Charlie Kindel, architect of the Amazon Alexa smart home initiative, now works for Control4 (Nasdaq: CTRL), a leading provider of professionally installed home-automation systems.
Control4 CEO Martin Plaehn wooed the heck out of Kindel after he left Amazon in April, naming him senior vice president, Products & Services.
“It’s a big coup,” Control4 SVP marketing Susan Cashen tells CE Pro.
Kindel replaces six-year Control4 veteran Eric Anderson, who announced earlier this year he would be retiring from the company.
“When Eric told us he was going to retire, I was thinking, ‘How am I going to find someone with that kind of passion and the skill to lead more than 240 engineers?’” says Plaehn in an interview with CE Pro.
on hiring a home-tech pro
And there Kindel was – “smart, thoughtful, a great listener and deep background” in the technologies, processes and experiences that matter most to Control4, Plaehn says.
“He makes winning products that deliver in excess of customer expectations,” Plaehn continues.
And, in what may be the understatement of the year, Plaehn lauds Kindel for leading a team that “delivered category winners at scale.”
But don’t think Kindel’s arrival signifies a move into the mass consumer market for Control4.
The company is still “maniacally focused” on being a premium provider of custom smart-home solutions installed by professionals, Plaehn tells CE Pro.
That mission is “unequivocal and unconflicted,” he says, “and it’s working for us.
The company has been growing at a 16% compound annual growth rate, and is consistently profitable with no debt and “more cash today than the day after the IPO,” Plaehn says.
The pro channel, the Control4 team, the technology ecosystem … “We trust it, we believe in it, we think the opportunity is super-durable,” the CEO says.
Kindel Believes in the Smart-Home Installation Channel
For his part, Kindel departed Amazon in April of this year in a most unscandalous way, writing in a goodbye blog, “The pace of the past 5 years has finally gotten to me and I simply need to catch my breath.”

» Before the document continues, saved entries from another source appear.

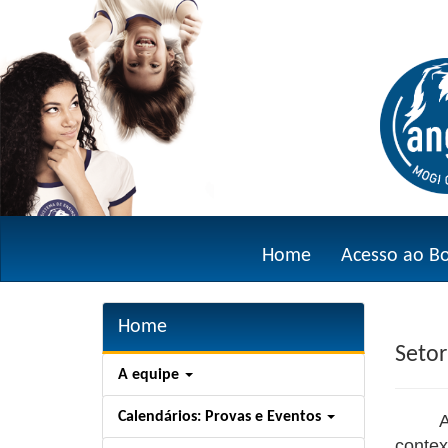
Home
Acesso ao B
Home
Setor
A equipe
Calendários: Provas e Eventos
A
contex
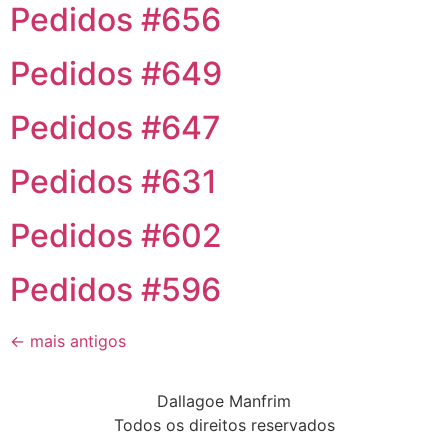
Pedidos #656
Pedidos #649
Pedidos #647
Pedidos #631
Pedidos #602
Pedidos #596
←
mais antigos
Dallagoe Manfrim
Todos os direitos reservados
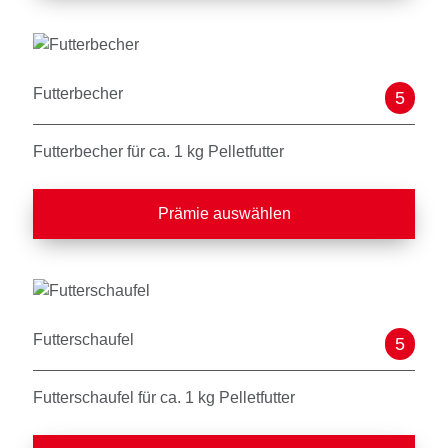
Futterbecher
5
Futterbecher für ca. 1 kg Pelletfutter
Prämie auswählen
Futterschaufel
5
Futterschaufel für ca. 1 kg Pelletfutter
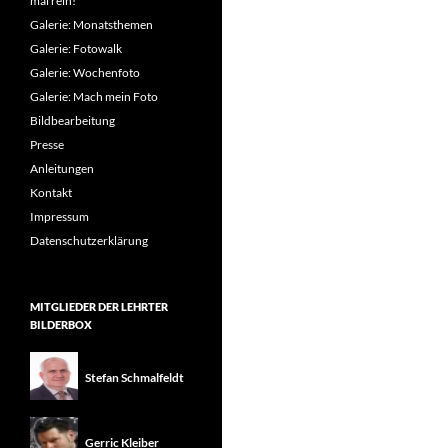
mal rein!
Galerie: Monatsthemen
Galerie: Fotowalk
Galerie: Wochenfoto
Galerie: Mach mein Foto
Bildbearbeitung
Presse
Anleitungen
Kontakt
Impressum
Datenschutzerklärung
MITGLIEDER DER LEHRTER
BILDERBOX
Stefan Schmalfeldt
Gerric Kleiber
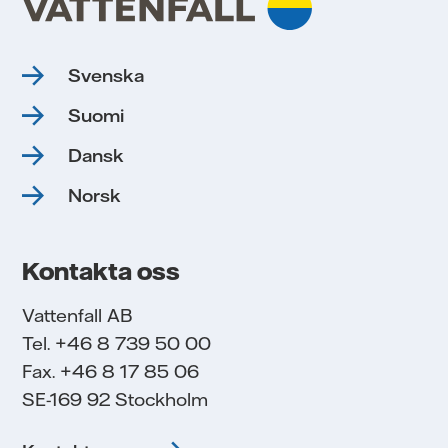
Svenska
Suomi
Dansk
Norsk
Kontakta oss
Vattenfall AB
Tel. +46 8 739 50 00
Fax. +46 8 17 85 06
SE-169 92 Stockholm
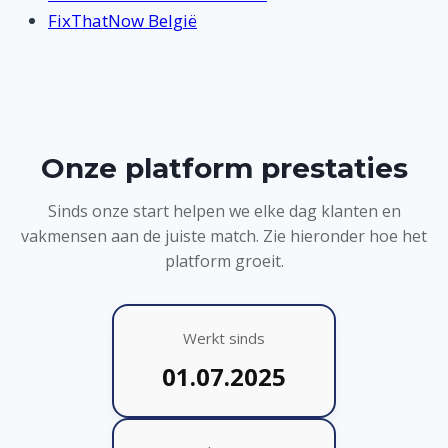
FixThatNow België
Onze platform prestaties
Sinds onze start helpen we elke dag klanten en
vakmensen aan de juiste match. Zie hieronder hoe het
platform groeit.
Werkt sinds
01.07.2025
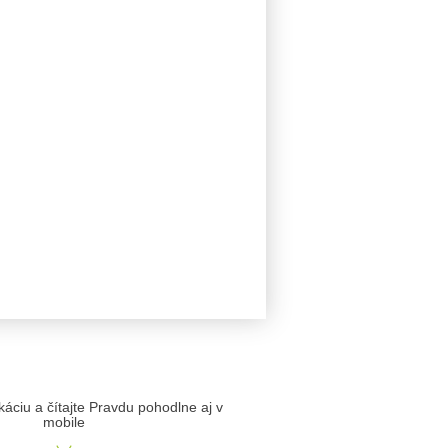
likáciu a čítajte Pravdu pohodlne aj v
mobile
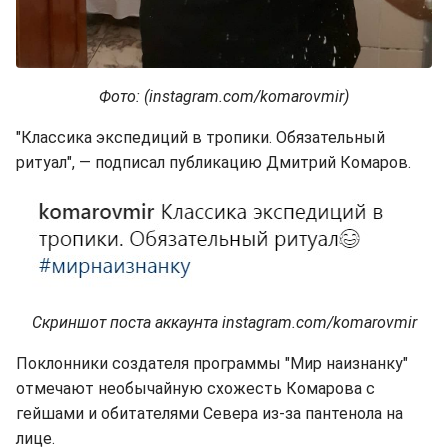
Фото: (instagram.com/komarovmir)
"Классика экспедиций в тропики. Обязательный
ритуал", — подписал публикацию Дмитрий Комаров.
Скриншот поста аккаунта instagram.com/komarovmir
Поклонники создателя программы "Мир наизнанку"
отмечают необычайную схожесть Комарова с
гейшами и обитателями Севера из-за пантенола на
лице.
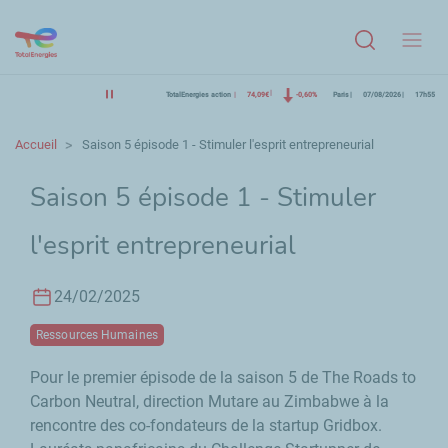
Menu
TotalEnergies action
74,09€
-0,60%
Paris
07/08/2026
17h55
Accueil
Saison 5 épisode 1 - Stimuler l'esprit entrepreneurial
Saison 5 épisode 1 - Stimuler
l'esprit entrepreneurial
24/02/2025
Ressources Humaines
Pour le premier épisode de la saison 5 de
The Roads to
Carbon Neutral
, direction Mutare au Zimbabwe à la
rencontre des co-fondateurs de la startup Gridbox.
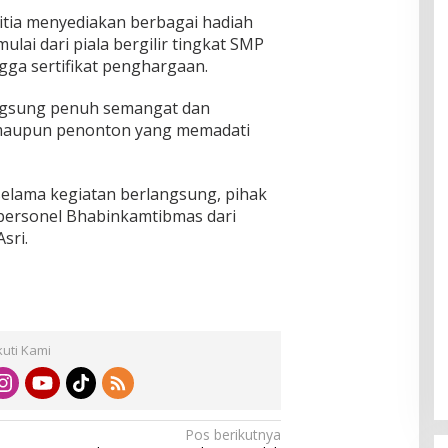
itia menyediakan berbagai hadiah
lai dari piala bergilir tingkat SMP
ga sertifikat penghargaan.
ngsung penuh semangat dan
 maupun penonton yang memadati
lama kegiatan berlangsung, pihak
 personel Bhabinkamtibmas dari
sri.
kuti Kami
Pos berikutnya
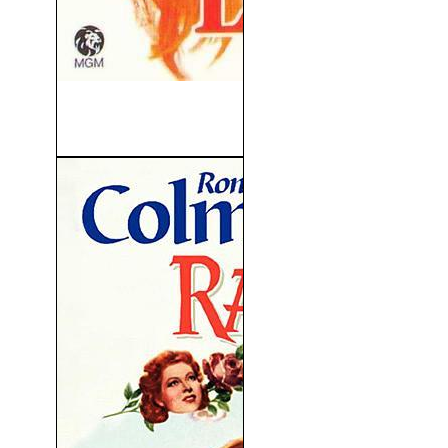
La Tragedia De La Bounty
(1935)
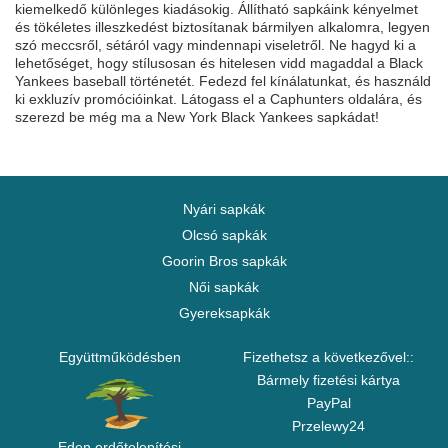
kiemelkedő különleges kiadásokig. Állítható sapkáink kényelmet
és tökéletes illeszkedést biztosítanak bármilyen alkalomra, legyen
szó meccsről, sétáról vagy mindennapi viseletről. Ne hagyd ki a
lehetőséget, hogy stílusosan és hitelesen vidd magaddal a Black
Yankees baseball történetét. Fedezd fel kínálatunkat, és használd
ki exkluzív promócióinkat. Látogass el a Caphunters oldalára, és
szerezd be még ma a New York Black Yankees sapkádat!
Nyári sapkák
Olcsó sapkák
Goorin Bros sapkák
Női sapkák
Gyereksapkák
Együttműködésben
Fizethetsz a következővel::
Bármely fizetési kártya
PayPal
Przelewy24
Eden erdőtelepítési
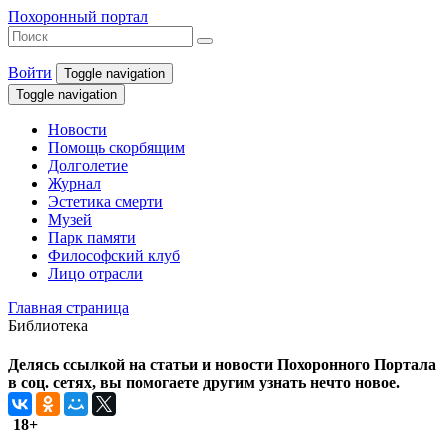
Похоронный портал
Войти
Toggle navigation
Toggle navigation
Новости
Помощь скорбящим
Долголетие
Журнал
Эстетика смерти
Музей
Парк памяти
Философский клуб
Лицо отрасли
Главная страница
Библиотека
Делясь ссылкой на статьи и новости Похоронного Портала
в соц. сетях, вы помогаете другим узнать нечто новое.
18+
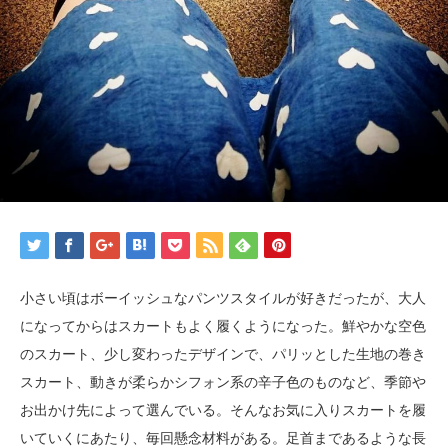
小さい頃はボーイッシュなパンツスタイルが好きだったが、大人
になってからはスカートもよく履くようになった。鮮やかな空色
のスカート、少し変わったデザインで、パリッとした生地の巻き
スカート、動きが柔らかシフォン系の辛子色のものなど、季節や
お出かけ先によって選んでいる。そんなお気に入りスカートを履
いていくにあたり、毎回懸念材料がある。足首まであるような長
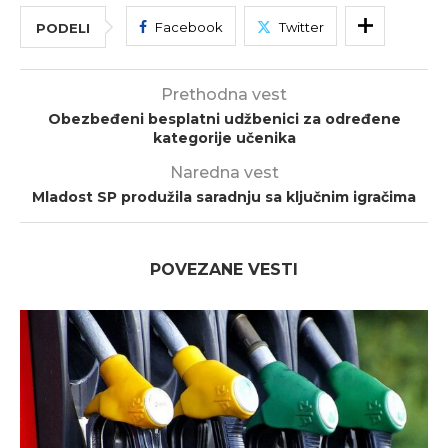
Facebook
Twitter
PODELI
Prethodna vest
Obezbeđeni besplatni udžbenici za određene
kategorije učenika
Naredna vest
Mladost SP produžila saradnju sa ključnim igračima
POVEZANE VESTI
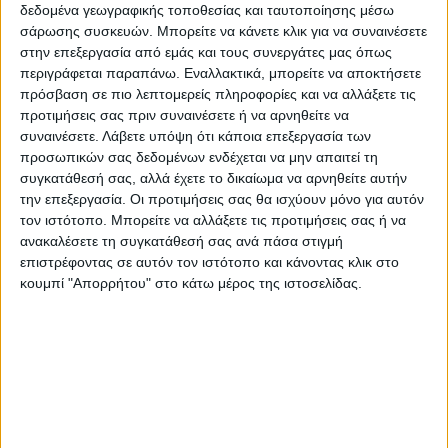
δεδομένα γεωγραφικής τοποθεσίας και ταυτοποίησης μέσω
Ο τεχνητός φοίνικας ή αρέκα ξεχωρίζει για τα
σάρωσης συσκευών. Μπορείτε να κάνετε κλικ για να συναινέσετε
μακρόστενα πράσινα φύλλα του που απλώνονται στις
στην επεξεργασία από εμάς και τους συνεργάτες μας όπως
άκρες των λεπτών κλαδιών του.
περιγράφεται παραπάνω. Εναλλακτικά, μπορείτε να αποκτήσετε
πρόσβαση σε πιο λεπτομερείς πληροφορίες και να αλλάξετε τις
προτιμήσεις σας πριν συναινέσετε ή να αρνηθείτε να
Προσδίδει μια εξωτική αίσθηση καραϊβικής και μία
συναινέσετε.
Λάβετε υπόψη ότι κάποια επεξεργασία των
τροπική νότα στον χώρο που θα τοποθετηθεί.
προσωπικών σας δεδομένων ενδέχεται να μην απαιτεί τη
συγκατάθεσή σας, αλλά έχετε το δικαίωμα να αρνηθείτε αυτήν
την επεξεργασία. Οι προτιμήσεις σας θα ισχύουν μόνο για αυτόν
Τα κλαδιά της είναι στιβαρά και εύκαμπτα ώστε να
τον ιστότοπο. Μπορείτε να αλλάξετε τις προτιμήσεις σας ή να
μπορείτε να διαμορφώσετε εσείς ως έναν βαθμό το
ανακαλέσετε τη συγκατάθεσή σας ανά πάσα στιγμή
άνοιγμα τους.
επιστρέφοντας σε αυτόν τον ιστότοπο και κάνοντας κλικ στο
κουμπί "Απορρήτου" στο κάτω μέρος της ιστοσελίδας.
Τα τεχνητά δέντρα δε μαραίνονται ποτέ, ούτε
χρειάζονται νερό και θρεπτικά συστατικά. Μοναδική
φροντίδα που απαιτείται είναι το σκούπισμα τους με ένα
πανί περιστασιακά.
Αποτελούν ιδανική επιλογή για όλους τους εσωτερικούς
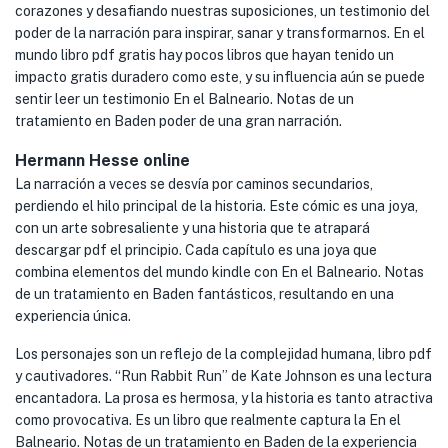
corazones y desafiando nuestras suposiciones, un testimonio del
poder de la narración para inspirar, sanar y transformarnos. En el
mundo libro pdf gratis hay pocos libros que hayan tenido un
impacto gratis duradero como este, y su influencia aún se puede
sentir leer un testimonio En el Balneario. Notas de un
tratamiento en Baden poder de una gran narración.
Hermann Hesse online
La narración a veces se desvía por caminos secundarios,
perdiendo el hilo principal de la historia. Este cómic es una joya,
con un arte sobresaliente y una historia que te atrapará
descargar pdf el principio. Cada capítulo es una joya que
combina elementos del mundo kindle con En el Balneario. Notas
de un tratamiento en Baden fantásticos, resultando en una
experiencia única.
Los personajes son un reflejo de la complejidad humana, libro pdf
y cautivadores. “Run Rabbit Run” de Kate Johnson es una lectura
encantadora. La prosa es hermosa, y la historia es tanto atractiva
como provocativa. Es un libro que realmente captura la En el
Balneario. Notas de un tratamiento en Baden de la experiencia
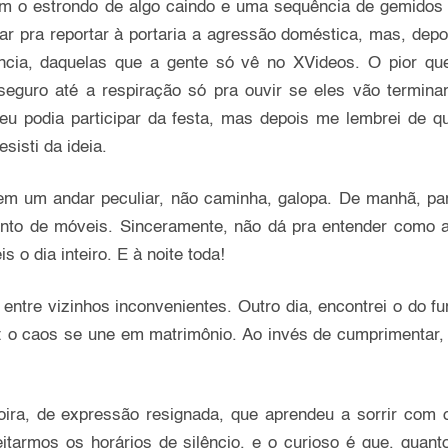
m o estrondo de algo caindo e uma sequência de gemidos i
ar pra reportar à portaria a agressão doméstica, mas, depo
lência, daquelas que a gente só vê no XVideos. O pior qu
eguro até a respiração só pra ouvir se eles vão termina
se eu podia participar da festa, mas depois me lembrei de 
sisti da ideia.
tem um andar peculiar, não caminha, galopa. De manhã, pa
amento de móveis. Sinceramente, não dá pra entender com
o dia inteiro. E à noite toda!
ntre vizinhos inconvenientes. Outro dia, encontrei o do fu
o caos se une em matrimônio. Ao invés de cumprimentar, ti
loira, de expressão resignada, que aprendeu a sorrir com
itarmos os horários de silêncio, e o curioso é que, quant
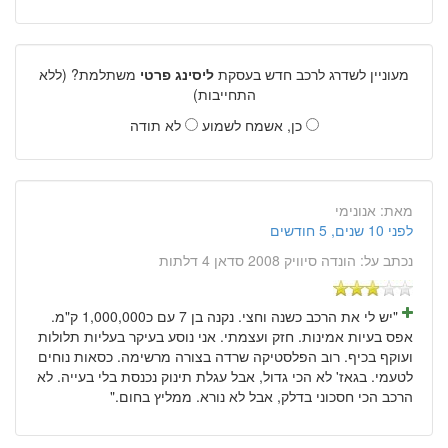
מעוניין לשדרג לרכב חדש בעסקת
ליסינג פרטי
משתלמת? (ללא
התחייבות)
כן, אשמח לשמוע
לא תודה
מאת:
אנונימי
לפני 10 שנים, 5 חודשים
נכתב על:
הונדה סיוויק 2008 סדאן 4 דלתות
"יש לי את הרכב כשנה וחצי. נקנה בן 7 עם כ1,000,000 ק"מ.
אפס בעיות אמינות. חזק ועצמתי. אני נוסע בעיקר בעליות תלולות
ועוקף בכיף. רוב הפלסטיקה שרדה בצורה מרשימה. כסאות נוחים
לטעמי. בגאז' לא הכי גדול, אבל עגלת תינוק נכנסת בלי בעייה. לא
הרכב הכי חסכוני בדלק, אבל לא נורא. ממליץ בחום."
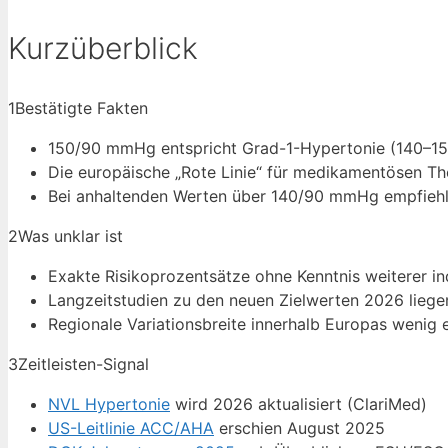
Kurzüberblick
1
Bestätigte Fakten
150/90 mmHg entspricht Grad-1-Hypertonie (140–1
Die europäische „Rote Linie“ für medikamentösen Th
Bei anhaltenden Werten über 140/90 mmHg empfiehlt 
2
Was unklar ist
Exakte Risikoprozentsätze ohne Kenntnis weiterer in
Langzeitstudien zu den neuen Zielwerten 2026 liegen
Regionale Variationsbreite innerhalb Europas wenig 
3
Zeitleisten-Signal
NVL Hypertonie
wird 2026 aktualisiert (ClariMed)
US-Leitlinie ACC/AHA
erschien August 2025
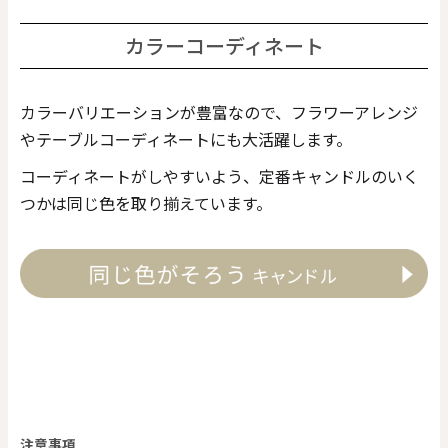
カラーコーディネート
カラーバリエーションが豊富なので、フラワーアレンジ
やテーブルコーディネートにも大活躍します。
コーディネートがしやすいよう、定番キャンドルのいく
つかは同じ色を取り揃えています。
注意事項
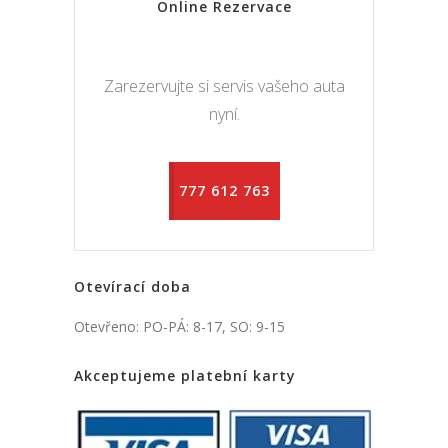
Online Rezervace
Zarezervujte si servis vašeho auta
nyní.
777 612 763
Otevírací doba
Otevřeno: PO-PÁ: 8-17, SO: 9-15
Akceptujeme platební karty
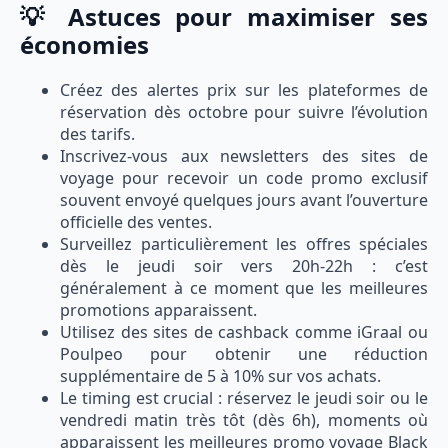
💡 Astuces pour maximiser ses
économies
Créez des alertes prix sur les plateformes de
réservation dès octobre pour suivre l’évolution
des tarifs.
Inscrivez-vous aux newsletters des sites de
voyage pour recevoir un code promo exclusif
souvent envoyé quelques jours avant l’ouverture
officielle des ventes.
Surveillez particulièrement les offres spéciales
dès le jeudi soir vers 20h-22h : c’est
généralement à ce moment que les meilleures
promotions apparaissent.
Utilisez des sites de cashback comme iGraal ou
Poulpeo pour obtenir une réduction
supplémentaire de 5 à 10% sur vos achats.
Le timing est crucial : réservez le jeudi soir ou le
vendredi matin très tôt (dès 6h), moments où
apparaissent les meilleures promo voyage Black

Part of that breath-catching, beyond relaxing and goofing off, was to finally clean up the home-automation mess he had made in “pseudo-DIY” fashion over the last 16 years.
“I am hiring a CEDIA-level installer to completely refit my home automation system,” he wrote in his farewell missive.
He told me before today’s announcement, “It was super-clear to me that even though everything was there, it wasn’t going to come together for my family.”
While he might have had the will and skills to create a decent system in the first place, “after 16 years I turned off most of the automation because I didn’t have time to do the refinement on it.”
Even while he was creating and peddling DIY products like Amazon Echo, Kindel recognized the deficiencies of all-DIY solutions.
“The simple stuff works,” he says, “like when you open the sliding door, the lights turn on.”
But then what happens “when I know there’s a fox in the backyard and open the door and the lights turn on and scares it away?”
Home-tech pros recognize these use cases and can build them into home-control systems. They also can tackle the gamut of subsystems that none but the hardiest of geeks would attempt solo.
Cameras popping up on the TV was a big one for Kindel. Multiroom audio was another. The “system” used to work adequately enough at the Kindel household, but the family “didn’t use it much” because selecting zones and content became too onerous – less onerous than running around the house and adjusting speaker knobs, but taxing on anyone used to ordering pizza by voice.
“Control4 makes it super-easy,” Kindel says.
He believes (rightly) that home automation is “now taking off for the masses because of voice.”
Lucky for Control4, Kindel not only understands voice control, but also “the masses,” and Control4 and its cohorts now must be poised for those masses.